Consider that the penalties for HIPAA violations can be high, ranging from $1,000-$50,000 for each violation, up to a maximum of $1.5 million for identical provisions during a calendar year, provided that the violation was not due to willful neglect in which case the minimum amount to $10,000 per violation (see here).

Columbia also sought a declaration that the policy was it is not obligated to indemnify Cottage because of the “Minimum Required Practices” provision that says, as a “condition precedent to coverage”, that insured will maintain “ all risk controls identified in the Insured’s Application”. The allegation is that Cottage has not (third cause of action) and therefore the Policy is ineffective.

Read the complaint in Columbia Casualty Co. v. Cottage Health System here (Pacer subscription required)

The case has not been decided as yet, however, it can still be useful for some thoughts:

(1)            Review your cyber insurance policy for scope of coverage. First of all, carefully check what types of coverage you bargained for, whether your policy is a First-party coverage or a Third-party coverage policy. (See more on coverage issues here). As a general matter there are several types of damages and you do not necessarily have coverage for all (damages from 1 to 6 are potentially- but not necessarily – inside the scope of a first-party coverage while damages from 7 to 9 pertain to – but are not necessarily covered by – a third-party coverage policy): (1) forensic cost, data loss and cost of data replacement; (2) business interruption and related expenses; (3) reputational damages and cost of public relations (i.e., loss of clientele because of the breach, which may or may not be covered by your cyber insurance – here example of coverage. See more here); (4) intellectual property theft and financial theft; (5) cyber extortion; (6) costs of compliance with the data breach law (example: notifications costs, call center, credit checks for affected data subjects); (7) legal fees, expert costs to defend in lawsuit brought as a consequence of the breach; (8) actual or punitive damages to affected data subjects (or settlement therefore); (9) penalties to governmental agencies (state and federal, for example for HIPAA violations). Columbia, for example, is refusing to cover this type of damage.

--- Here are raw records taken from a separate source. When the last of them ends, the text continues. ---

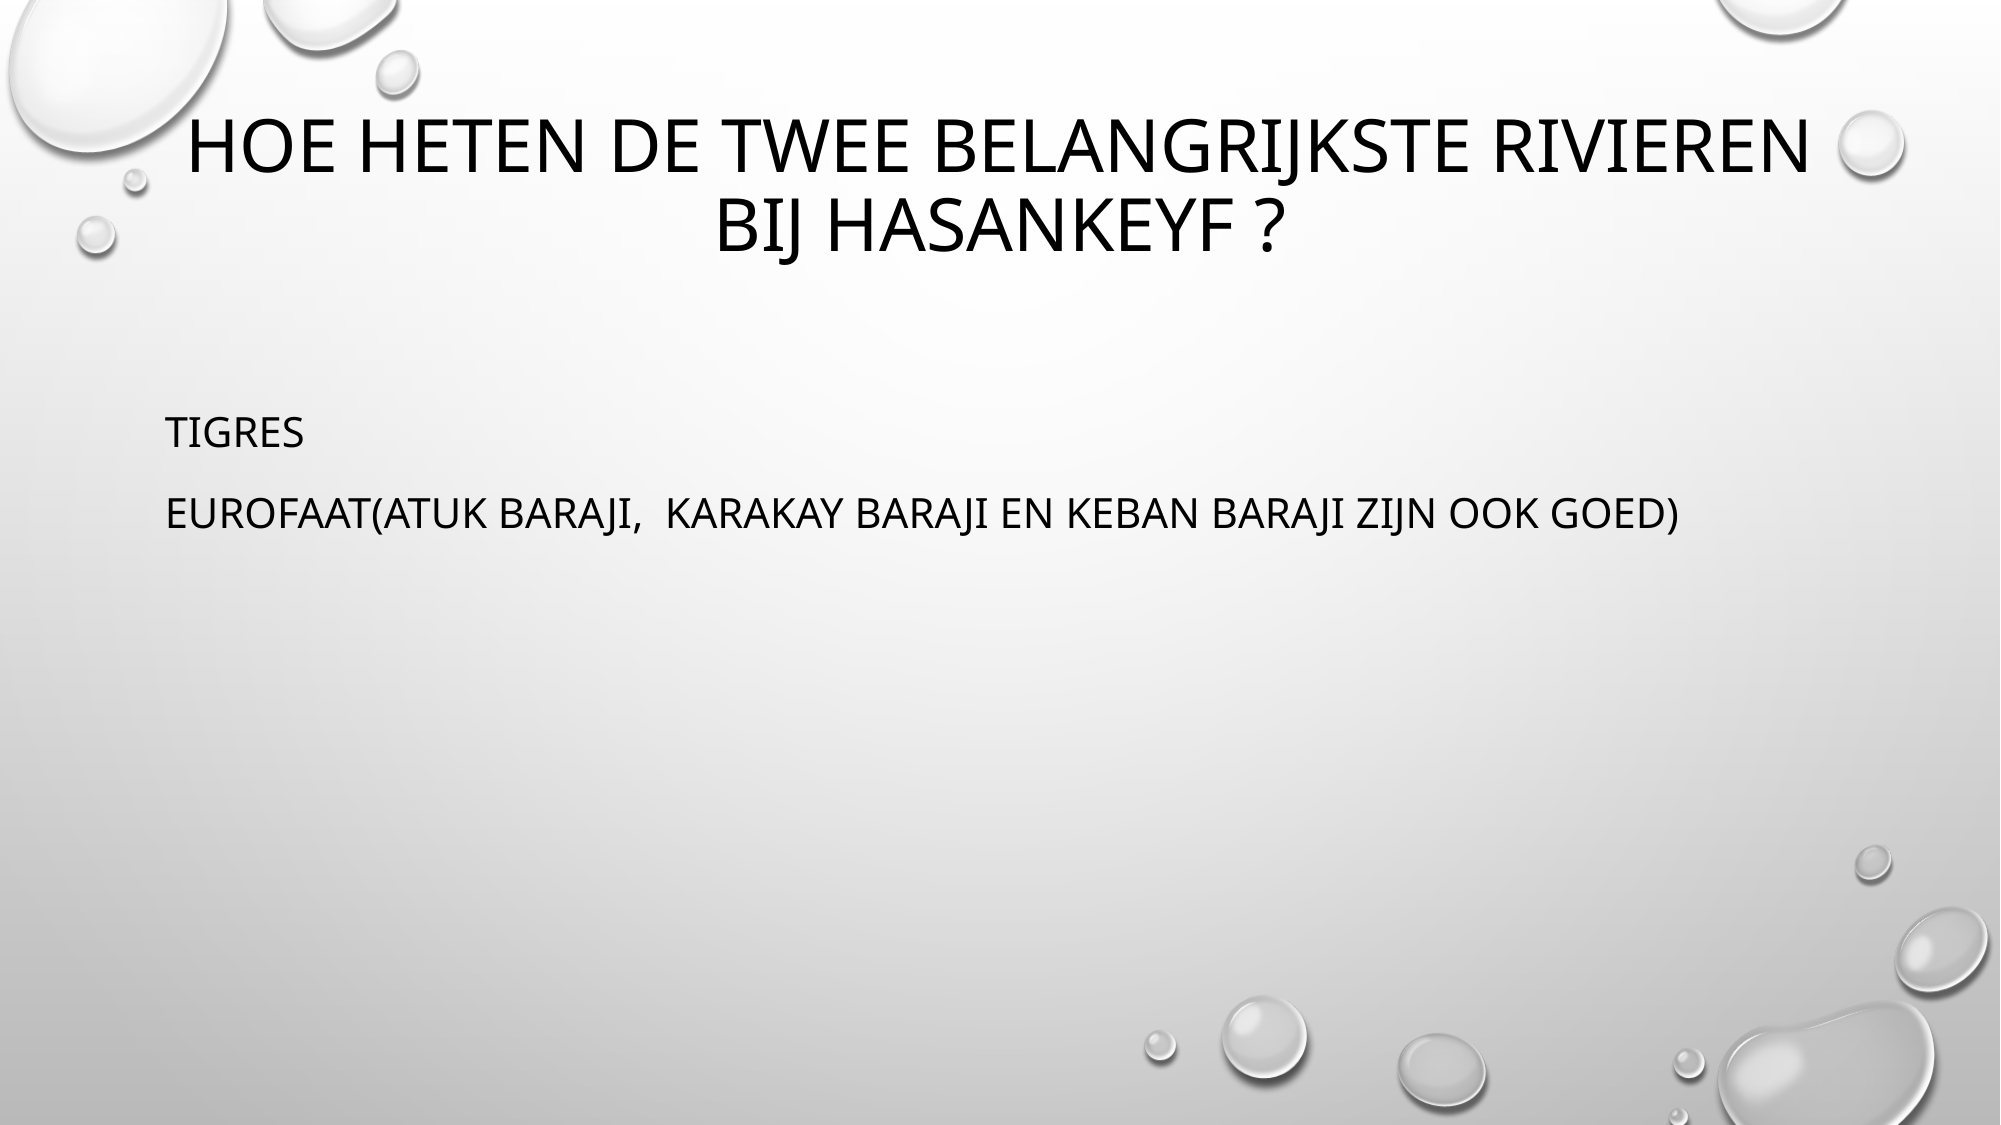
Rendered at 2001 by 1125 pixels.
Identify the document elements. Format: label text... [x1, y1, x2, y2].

picture [0, 0, 2000, 1125]
list Tigres Eurofaat(atuk baraji, karakay baraji en keban baraji zijn ook goed) [149, 388, 1850, 950]
title Hoe heten de twee belangrijkste rivieren bij hasankeyf ? [149, 101, 1851, 364]
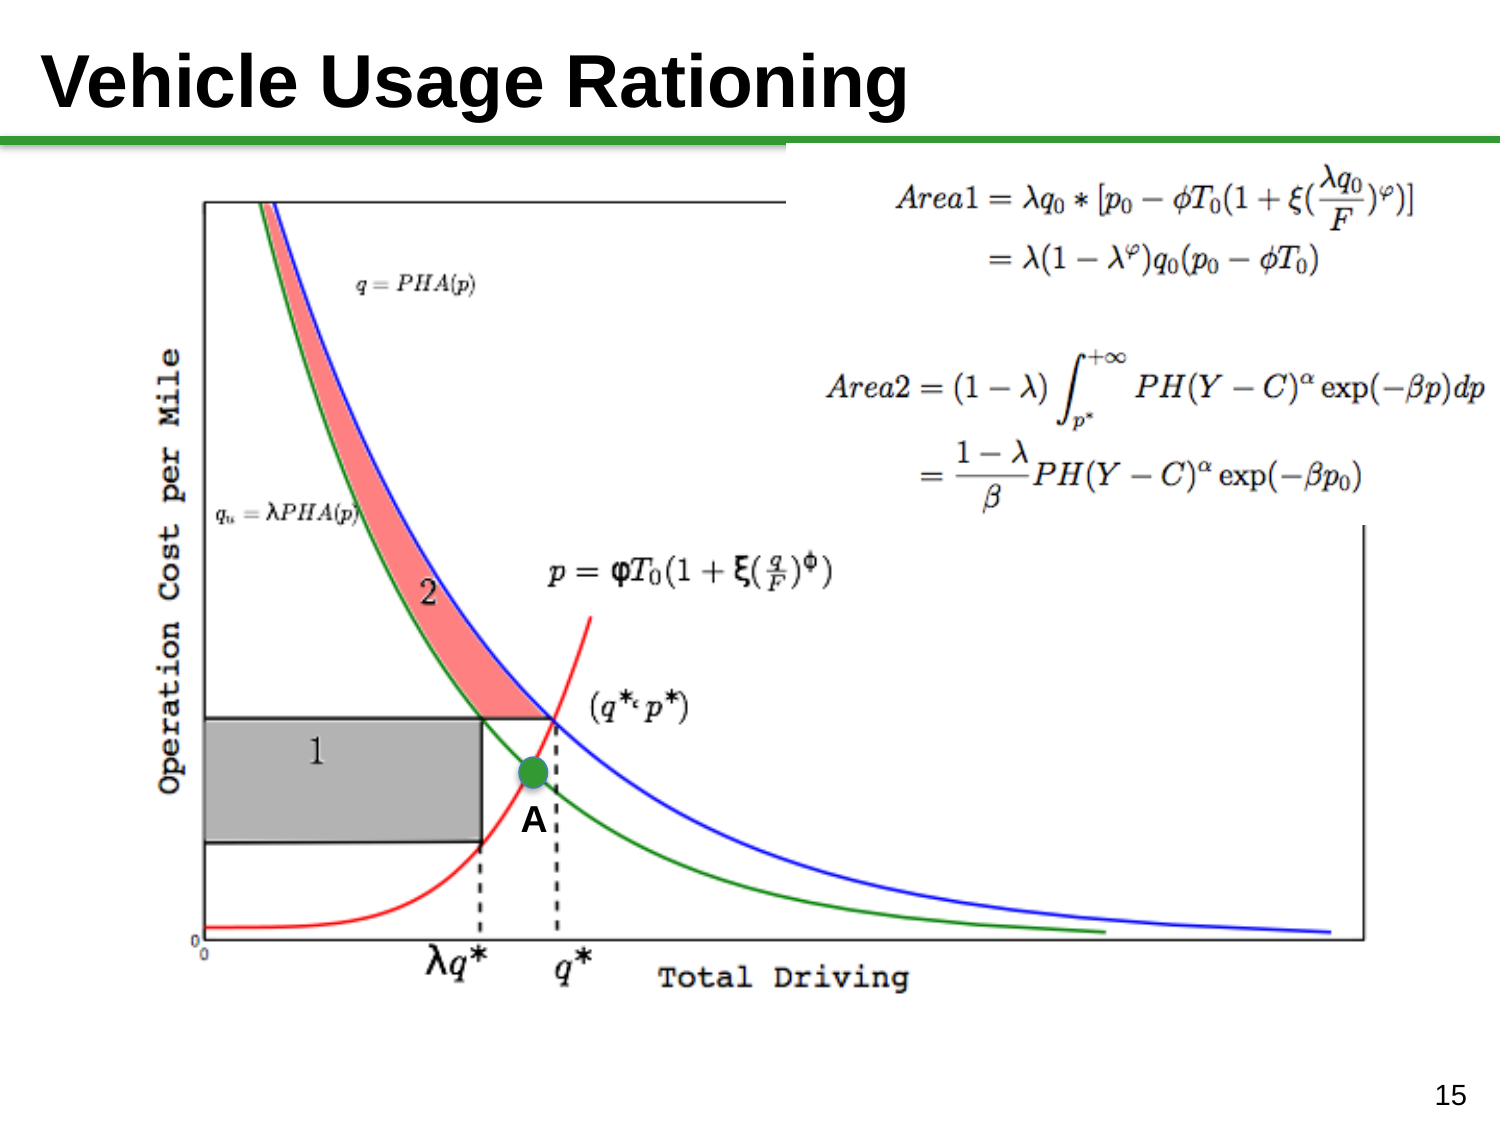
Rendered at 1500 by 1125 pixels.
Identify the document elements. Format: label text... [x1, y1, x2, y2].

slide_number 15 [1390, 1063, 1482, 1124]
picture [143, 143, 1500, 999]
title Vehicle Usage Rationing [25, 18, 1483, 134]
text_box [0, 136, 1500, 145]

(2)            Conduct a review, both internally and externally, to assure compliance with representations made to the insurer about your practice and procedure. First, you need to review with your IT department to make sure that you are in compliance with those representations. With regard to third party cloud providers or other vendors, you need to obtain written certification that they are in compliance and that they have their own cybersecurity policy to reimburse you in case of breach.

(3)             Monitor your compliance with representations on a regular basis. You should make sure that you maintain compliance with the representation. Example Cottage did not comply with the duty to install security patches.